Alberto Fernández, the Peronist leader who’s the firm favourite to win next month's presidential election, wants to pull the economy out of its slump by reinvigorating consumer demand, though not at the cost of gaping budget deficits.

Argentines have seen their purchasing power plunge under President Mauricio Macri as a devaluation of the peso drives up inflation, which is now running at 54 percent. The economy is forecast to shrink 2.5 percent this year. “Capitalism can’t exist without demand,” Fernández told Radio 10 from Spain.

Fernández, who’ll be back in Buenos Aires on Monday after a week-long visit to the Iberian Peninsula, said he struck up a bond during a meeting with Portuguese Prime Minister Antonio Costa because Costa has also put money in workers’ and pensioners’ pockets to propel demand, while avoiding running up big budget deficits.

Fernández, 60, warned that fiscal austerity can “doom millions of people to marginality,” but, even so, running budget surpluses is the only logical choice.

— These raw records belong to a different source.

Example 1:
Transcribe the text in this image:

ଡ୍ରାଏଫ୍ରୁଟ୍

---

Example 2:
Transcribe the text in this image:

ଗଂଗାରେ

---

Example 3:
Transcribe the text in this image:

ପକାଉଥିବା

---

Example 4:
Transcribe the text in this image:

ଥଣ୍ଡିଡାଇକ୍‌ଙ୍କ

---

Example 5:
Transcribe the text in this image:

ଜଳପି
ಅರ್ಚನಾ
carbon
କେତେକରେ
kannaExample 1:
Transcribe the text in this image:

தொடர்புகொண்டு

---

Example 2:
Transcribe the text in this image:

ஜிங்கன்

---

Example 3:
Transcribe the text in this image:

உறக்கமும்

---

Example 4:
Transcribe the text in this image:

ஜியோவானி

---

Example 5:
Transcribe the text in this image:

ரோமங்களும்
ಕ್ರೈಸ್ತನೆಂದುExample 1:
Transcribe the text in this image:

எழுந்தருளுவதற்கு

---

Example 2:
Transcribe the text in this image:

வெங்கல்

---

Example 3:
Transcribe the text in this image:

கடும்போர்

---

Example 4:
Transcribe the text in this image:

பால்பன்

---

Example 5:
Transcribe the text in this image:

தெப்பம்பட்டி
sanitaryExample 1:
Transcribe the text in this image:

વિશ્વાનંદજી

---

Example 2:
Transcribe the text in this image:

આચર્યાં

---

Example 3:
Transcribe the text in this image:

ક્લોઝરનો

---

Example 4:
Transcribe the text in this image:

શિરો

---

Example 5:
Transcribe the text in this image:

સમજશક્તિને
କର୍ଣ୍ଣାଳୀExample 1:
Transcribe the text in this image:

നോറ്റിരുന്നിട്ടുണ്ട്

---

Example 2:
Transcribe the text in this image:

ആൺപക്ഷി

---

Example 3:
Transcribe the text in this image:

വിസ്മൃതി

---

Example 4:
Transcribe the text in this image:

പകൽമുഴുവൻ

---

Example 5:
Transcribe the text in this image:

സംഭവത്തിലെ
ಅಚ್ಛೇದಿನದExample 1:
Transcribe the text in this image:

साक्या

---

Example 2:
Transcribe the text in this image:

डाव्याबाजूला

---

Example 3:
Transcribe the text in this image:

He pointed to his time as Cabinet chief to Nestor Kirchner, Argentina’s president from 2003 to 2007, saying that government had several consecutive surpluses.

“Costa’s decision to activate the economy but be very strict with the fiscal accounts is a page straight out of Nestor’s book,” Fernández said of the Portuguese leader.

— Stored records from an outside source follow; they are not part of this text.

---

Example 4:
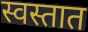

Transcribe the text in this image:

स्वस्तात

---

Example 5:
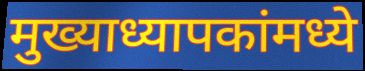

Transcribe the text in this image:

मुख्याध्यापकांमध्ये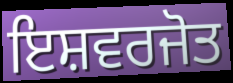
ਇਸ਼ਵਰਜੋਤ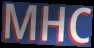
MHCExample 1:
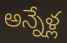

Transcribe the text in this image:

అన్నేళ్ల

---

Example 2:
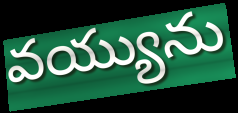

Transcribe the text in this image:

వయ్యును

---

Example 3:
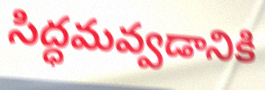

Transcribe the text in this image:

సిద్ధమవ్వడానికి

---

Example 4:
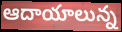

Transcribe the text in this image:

ఆదాయాలున్న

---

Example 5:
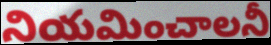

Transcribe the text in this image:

నియమించాలనీ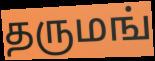
தருமங்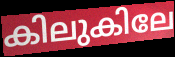
കിലുകിലേ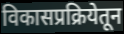
विकासप्रक्रियेतून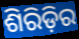
ଶିରିଡ଼ିର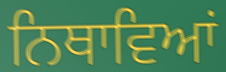
ਨਿਥਾਵਿਆਂ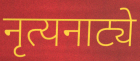
नृत्यनाट्ये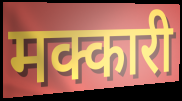
मक्कारी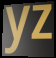
yz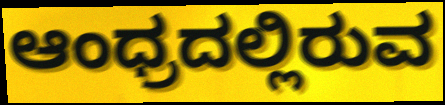
ಆಂಧ್ರದಲ್ಲಿರುವ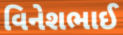
વિનેશભાઈ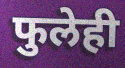
फुलेही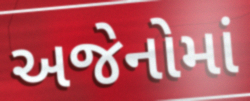
અજેનોમાં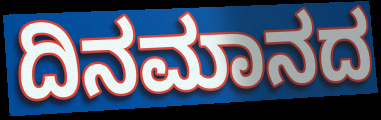
ದಿನಮಾನದ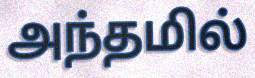
அந்தமில்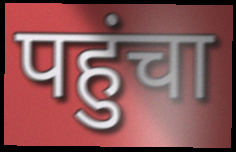
पहुंचा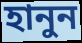
হানুন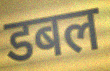
डबल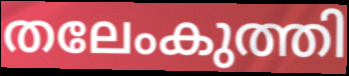
തലേംകുത്തി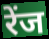
रेंजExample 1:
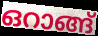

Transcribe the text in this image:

ഒറാങ്ങ്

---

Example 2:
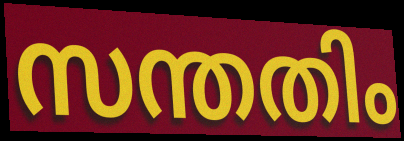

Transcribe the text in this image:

സന്തതിം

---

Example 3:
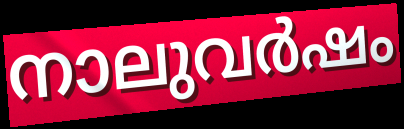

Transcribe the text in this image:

നാലുവർഷം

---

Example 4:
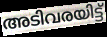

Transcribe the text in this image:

അടിവരയിട്ട്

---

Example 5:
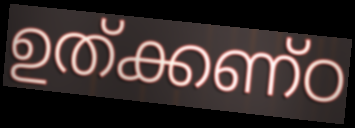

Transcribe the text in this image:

ഉത്ക്കണ്ഠ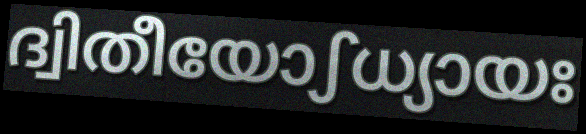
ദ്വിതീയോഽധ്യായഃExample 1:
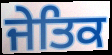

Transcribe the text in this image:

ਜੇਤਿਕ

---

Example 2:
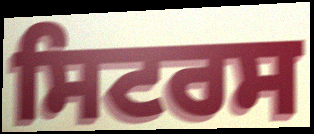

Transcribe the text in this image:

ਸਿਟਰਸ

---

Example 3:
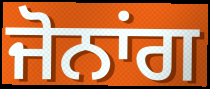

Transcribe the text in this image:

ਜੋਨਾਂਗ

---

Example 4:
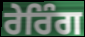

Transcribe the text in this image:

ਰੇਰਿੰਗ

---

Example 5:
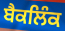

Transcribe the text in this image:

ਬੈਕਲਿੰਕ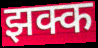
झक्क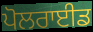
ਪੋਲਰਾਈਡ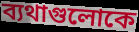
ব্যথাগুলোকে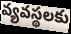
వ్యవస్థలకుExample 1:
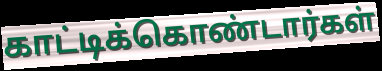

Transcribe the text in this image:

காட்டிக்கொண்டார்கள்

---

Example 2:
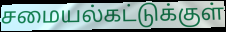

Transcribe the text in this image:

சமையல்கட்டுக்குள்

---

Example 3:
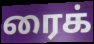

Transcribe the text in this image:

ரைக்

The Frente de Todos leader said businesses who risk capital need their investments to pay off because that creates jobs. But those investments won’t happen if there is poverty, he said, in what marks a big difference with Macri, whose policies favour a supply-side theory of economics known as trickle-down.

In the interview, Fernández attempted to clarify recent comments about access to Argentina’s Vaca Muerta shale formation in which he said there’s no point in having oil to extract if multinational companies “come and take it away.” He said he wants international investment in local shale oil and gas fields, but that the country should develop its own technology to truly benefit from a potential energy boom.

Cristina Fernández de Kirchner, Fernández’s running-mate and the widow of Nestor Kirchner, provided more clues on Saturday about what the duo would do in power. Debt obligations to bondholders and the International Monetary Fund would be met, but on the condition payments do not compromise the needs of Argentines, she said in a speech in Misiones Province.

Calling for a “new order,” Kirchner, who’s also a former president, also said the rich should bear the lion’s share of responsibility for lifting Argentina out of its crisis.

Fernandez said he met British and US investment funds during his visit to Europe.